Saved entries:

────

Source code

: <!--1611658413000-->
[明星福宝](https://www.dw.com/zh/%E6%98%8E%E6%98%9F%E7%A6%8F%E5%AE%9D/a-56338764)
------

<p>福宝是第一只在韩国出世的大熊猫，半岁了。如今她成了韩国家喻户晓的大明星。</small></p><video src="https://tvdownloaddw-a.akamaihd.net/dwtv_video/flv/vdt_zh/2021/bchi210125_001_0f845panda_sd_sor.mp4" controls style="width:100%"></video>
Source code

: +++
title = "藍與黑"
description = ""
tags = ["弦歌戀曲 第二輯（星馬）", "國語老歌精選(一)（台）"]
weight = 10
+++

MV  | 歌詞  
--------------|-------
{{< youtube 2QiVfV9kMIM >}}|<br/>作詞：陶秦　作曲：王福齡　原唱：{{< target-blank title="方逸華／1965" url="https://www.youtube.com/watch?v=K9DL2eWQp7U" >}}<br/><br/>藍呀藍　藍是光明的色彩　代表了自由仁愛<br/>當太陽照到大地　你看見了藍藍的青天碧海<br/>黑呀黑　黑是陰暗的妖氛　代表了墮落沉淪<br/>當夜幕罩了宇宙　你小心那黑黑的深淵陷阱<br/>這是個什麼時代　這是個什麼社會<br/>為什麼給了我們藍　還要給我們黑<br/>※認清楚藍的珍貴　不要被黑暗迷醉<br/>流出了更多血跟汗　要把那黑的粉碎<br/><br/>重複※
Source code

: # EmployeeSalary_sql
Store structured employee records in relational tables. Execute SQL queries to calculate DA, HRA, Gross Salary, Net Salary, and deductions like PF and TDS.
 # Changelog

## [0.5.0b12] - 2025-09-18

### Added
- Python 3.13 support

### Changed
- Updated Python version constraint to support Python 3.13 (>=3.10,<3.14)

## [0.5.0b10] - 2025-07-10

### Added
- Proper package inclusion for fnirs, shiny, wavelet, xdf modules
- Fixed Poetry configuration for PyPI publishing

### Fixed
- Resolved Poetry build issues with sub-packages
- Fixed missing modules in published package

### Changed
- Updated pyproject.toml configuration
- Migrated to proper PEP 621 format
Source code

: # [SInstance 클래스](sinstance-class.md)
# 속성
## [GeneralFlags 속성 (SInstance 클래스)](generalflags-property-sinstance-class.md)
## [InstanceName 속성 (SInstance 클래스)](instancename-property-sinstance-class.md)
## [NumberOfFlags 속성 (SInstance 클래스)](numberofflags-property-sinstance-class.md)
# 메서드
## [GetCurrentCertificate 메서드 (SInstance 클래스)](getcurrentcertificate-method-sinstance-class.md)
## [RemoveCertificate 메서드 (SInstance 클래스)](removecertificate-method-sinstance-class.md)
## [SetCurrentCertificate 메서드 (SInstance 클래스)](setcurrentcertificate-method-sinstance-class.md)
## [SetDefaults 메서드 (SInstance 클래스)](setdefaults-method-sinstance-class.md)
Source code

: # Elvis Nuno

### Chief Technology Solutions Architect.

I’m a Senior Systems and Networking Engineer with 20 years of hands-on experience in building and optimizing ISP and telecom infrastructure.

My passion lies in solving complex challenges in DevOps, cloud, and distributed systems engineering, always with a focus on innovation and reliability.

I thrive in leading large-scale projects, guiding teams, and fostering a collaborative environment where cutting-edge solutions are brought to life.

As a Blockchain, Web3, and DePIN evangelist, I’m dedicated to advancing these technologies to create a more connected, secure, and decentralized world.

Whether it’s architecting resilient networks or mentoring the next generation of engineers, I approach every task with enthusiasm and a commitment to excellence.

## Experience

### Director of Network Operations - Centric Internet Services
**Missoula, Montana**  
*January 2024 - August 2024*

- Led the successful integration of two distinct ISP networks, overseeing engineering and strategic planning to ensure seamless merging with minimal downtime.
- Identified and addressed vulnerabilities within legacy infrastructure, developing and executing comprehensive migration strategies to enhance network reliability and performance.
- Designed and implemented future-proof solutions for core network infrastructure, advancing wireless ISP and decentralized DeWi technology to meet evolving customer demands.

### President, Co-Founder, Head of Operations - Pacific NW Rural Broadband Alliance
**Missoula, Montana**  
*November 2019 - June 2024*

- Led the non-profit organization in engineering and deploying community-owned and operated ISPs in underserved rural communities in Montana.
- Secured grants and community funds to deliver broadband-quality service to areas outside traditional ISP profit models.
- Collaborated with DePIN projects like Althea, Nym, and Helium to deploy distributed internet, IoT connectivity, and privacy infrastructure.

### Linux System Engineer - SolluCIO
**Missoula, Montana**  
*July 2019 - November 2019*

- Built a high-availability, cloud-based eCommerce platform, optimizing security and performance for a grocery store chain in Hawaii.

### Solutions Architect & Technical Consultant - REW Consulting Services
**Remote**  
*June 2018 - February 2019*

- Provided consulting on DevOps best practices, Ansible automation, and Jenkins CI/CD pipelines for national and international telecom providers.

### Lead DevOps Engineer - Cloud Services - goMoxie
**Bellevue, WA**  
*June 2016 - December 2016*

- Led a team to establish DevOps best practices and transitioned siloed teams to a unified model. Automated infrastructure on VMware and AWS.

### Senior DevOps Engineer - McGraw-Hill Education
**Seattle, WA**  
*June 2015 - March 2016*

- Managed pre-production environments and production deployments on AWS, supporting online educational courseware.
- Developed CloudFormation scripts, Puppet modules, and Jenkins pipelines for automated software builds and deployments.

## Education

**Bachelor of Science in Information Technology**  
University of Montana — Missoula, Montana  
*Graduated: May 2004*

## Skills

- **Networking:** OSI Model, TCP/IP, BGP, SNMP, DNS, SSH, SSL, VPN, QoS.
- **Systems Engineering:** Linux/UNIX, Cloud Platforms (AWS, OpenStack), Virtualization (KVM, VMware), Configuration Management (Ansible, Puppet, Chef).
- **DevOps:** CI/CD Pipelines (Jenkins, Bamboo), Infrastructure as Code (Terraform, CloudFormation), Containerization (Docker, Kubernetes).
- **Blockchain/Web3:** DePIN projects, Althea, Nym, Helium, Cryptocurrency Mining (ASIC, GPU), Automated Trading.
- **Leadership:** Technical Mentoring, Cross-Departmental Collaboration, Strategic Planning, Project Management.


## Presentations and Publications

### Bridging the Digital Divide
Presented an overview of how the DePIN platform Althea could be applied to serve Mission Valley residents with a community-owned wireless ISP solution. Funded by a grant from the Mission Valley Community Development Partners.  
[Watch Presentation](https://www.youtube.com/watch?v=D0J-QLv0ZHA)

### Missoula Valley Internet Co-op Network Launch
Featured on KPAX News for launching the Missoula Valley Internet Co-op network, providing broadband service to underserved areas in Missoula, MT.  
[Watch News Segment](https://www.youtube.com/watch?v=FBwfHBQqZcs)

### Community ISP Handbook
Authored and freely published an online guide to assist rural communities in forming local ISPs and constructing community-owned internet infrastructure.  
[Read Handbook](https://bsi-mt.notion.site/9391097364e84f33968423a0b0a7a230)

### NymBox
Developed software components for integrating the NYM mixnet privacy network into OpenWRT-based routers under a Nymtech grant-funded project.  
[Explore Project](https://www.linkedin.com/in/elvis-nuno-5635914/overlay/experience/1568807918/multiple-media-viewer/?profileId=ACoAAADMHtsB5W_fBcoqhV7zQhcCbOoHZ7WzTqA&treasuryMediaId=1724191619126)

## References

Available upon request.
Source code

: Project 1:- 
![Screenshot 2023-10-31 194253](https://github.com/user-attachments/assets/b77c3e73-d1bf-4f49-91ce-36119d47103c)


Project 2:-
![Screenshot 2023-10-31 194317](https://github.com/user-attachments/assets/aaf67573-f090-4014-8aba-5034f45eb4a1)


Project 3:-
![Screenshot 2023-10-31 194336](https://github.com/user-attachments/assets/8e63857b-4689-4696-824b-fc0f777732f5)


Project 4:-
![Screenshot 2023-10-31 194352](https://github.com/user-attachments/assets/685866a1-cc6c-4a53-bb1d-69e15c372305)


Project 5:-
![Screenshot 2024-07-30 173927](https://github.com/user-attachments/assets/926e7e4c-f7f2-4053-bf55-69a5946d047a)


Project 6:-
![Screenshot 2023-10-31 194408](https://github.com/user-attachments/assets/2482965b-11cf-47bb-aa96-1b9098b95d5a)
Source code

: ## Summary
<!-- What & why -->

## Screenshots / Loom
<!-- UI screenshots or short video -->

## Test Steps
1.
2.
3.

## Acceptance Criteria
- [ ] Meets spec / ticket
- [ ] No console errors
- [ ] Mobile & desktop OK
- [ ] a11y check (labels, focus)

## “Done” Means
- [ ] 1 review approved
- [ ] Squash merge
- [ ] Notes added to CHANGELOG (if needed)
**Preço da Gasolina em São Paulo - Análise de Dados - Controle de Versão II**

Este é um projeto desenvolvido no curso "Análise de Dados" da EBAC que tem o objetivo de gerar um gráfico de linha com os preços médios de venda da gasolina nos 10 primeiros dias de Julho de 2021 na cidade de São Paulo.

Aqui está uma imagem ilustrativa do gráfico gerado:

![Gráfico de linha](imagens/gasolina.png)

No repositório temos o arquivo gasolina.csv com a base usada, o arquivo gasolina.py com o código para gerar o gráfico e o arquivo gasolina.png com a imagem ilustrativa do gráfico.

────

PROMPT
Show the lines above with "Operations".

ANSWER AREA
### Director of Network Operations - Centric Internet Services
### President, Co-Founder, Head of Operations - Pacific NW Rural Broadband Alliance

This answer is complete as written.